Assigned task
Please return all lines of the data below containing the string "bitkilerinizi".

Available data
- - - -

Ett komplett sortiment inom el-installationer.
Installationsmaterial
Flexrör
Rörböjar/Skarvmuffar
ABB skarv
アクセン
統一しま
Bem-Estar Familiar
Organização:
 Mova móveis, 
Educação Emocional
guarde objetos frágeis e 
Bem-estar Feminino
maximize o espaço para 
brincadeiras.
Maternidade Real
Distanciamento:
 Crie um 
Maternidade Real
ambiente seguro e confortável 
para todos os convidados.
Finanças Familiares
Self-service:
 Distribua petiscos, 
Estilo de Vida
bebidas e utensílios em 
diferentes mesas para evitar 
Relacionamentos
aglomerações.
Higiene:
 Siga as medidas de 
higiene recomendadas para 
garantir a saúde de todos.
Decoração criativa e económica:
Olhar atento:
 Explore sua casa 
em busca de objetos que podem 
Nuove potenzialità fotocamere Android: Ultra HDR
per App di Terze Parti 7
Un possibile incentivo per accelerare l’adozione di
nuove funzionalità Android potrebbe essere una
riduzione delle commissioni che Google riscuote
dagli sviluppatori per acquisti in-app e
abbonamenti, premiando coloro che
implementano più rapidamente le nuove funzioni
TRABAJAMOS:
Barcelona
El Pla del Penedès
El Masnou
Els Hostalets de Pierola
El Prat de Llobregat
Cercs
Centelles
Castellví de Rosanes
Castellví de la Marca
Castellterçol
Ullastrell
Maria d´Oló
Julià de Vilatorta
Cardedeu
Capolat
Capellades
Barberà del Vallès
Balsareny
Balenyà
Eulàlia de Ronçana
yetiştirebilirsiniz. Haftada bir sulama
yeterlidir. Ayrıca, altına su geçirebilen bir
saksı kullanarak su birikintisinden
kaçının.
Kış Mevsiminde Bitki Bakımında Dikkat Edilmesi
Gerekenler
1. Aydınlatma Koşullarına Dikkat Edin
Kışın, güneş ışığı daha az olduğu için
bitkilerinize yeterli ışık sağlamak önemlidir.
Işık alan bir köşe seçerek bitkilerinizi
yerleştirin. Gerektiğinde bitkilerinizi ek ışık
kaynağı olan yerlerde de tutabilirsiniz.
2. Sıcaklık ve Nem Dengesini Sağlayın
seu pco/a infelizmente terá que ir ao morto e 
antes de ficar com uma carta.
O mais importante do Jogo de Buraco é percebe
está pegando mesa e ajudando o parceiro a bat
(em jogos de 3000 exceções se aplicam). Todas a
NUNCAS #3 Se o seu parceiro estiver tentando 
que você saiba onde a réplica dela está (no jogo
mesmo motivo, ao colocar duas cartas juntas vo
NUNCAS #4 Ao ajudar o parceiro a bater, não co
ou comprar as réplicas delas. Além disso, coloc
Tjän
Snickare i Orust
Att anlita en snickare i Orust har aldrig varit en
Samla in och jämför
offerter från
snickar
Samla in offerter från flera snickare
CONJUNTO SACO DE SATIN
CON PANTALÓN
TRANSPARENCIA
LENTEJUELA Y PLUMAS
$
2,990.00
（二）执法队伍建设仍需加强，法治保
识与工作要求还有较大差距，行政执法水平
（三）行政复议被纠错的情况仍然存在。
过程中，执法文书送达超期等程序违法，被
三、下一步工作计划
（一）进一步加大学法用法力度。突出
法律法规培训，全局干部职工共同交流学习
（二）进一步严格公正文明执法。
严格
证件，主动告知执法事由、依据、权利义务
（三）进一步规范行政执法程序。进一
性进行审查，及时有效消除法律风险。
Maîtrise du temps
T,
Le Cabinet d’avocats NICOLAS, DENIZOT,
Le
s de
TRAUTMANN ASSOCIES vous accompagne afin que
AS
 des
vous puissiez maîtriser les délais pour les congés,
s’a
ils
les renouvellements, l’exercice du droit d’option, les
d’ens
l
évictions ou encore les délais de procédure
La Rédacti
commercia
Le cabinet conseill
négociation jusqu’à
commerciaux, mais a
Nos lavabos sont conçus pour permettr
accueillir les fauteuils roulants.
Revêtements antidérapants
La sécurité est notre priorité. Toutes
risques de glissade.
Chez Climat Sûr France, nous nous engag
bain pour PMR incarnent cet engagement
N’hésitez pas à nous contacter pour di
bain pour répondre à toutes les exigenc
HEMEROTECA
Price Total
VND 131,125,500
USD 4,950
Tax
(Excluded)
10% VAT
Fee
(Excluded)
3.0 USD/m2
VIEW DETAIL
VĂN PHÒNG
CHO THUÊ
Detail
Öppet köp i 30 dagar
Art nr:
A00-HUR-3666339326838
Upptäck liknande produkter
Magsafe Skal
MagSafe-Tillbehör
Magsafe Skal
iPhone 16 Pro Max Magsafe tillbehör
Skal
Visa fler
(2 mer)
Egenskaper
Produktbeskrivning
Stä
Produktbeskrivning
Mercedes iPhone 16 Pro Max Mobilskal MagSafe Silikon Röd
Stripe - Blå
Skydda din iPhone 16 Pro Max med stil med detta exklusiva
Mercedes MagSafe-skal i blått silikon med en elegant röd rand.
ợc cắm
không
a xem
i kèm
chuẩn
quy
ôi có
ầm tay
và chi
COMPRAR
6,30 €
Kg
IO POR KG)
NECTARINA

- - - -

Result for this exercise
Işık alan bir köşe seçerek bitkilerinizi
yerleştirin. Gerektiğinde bitkilerinizi ek ışık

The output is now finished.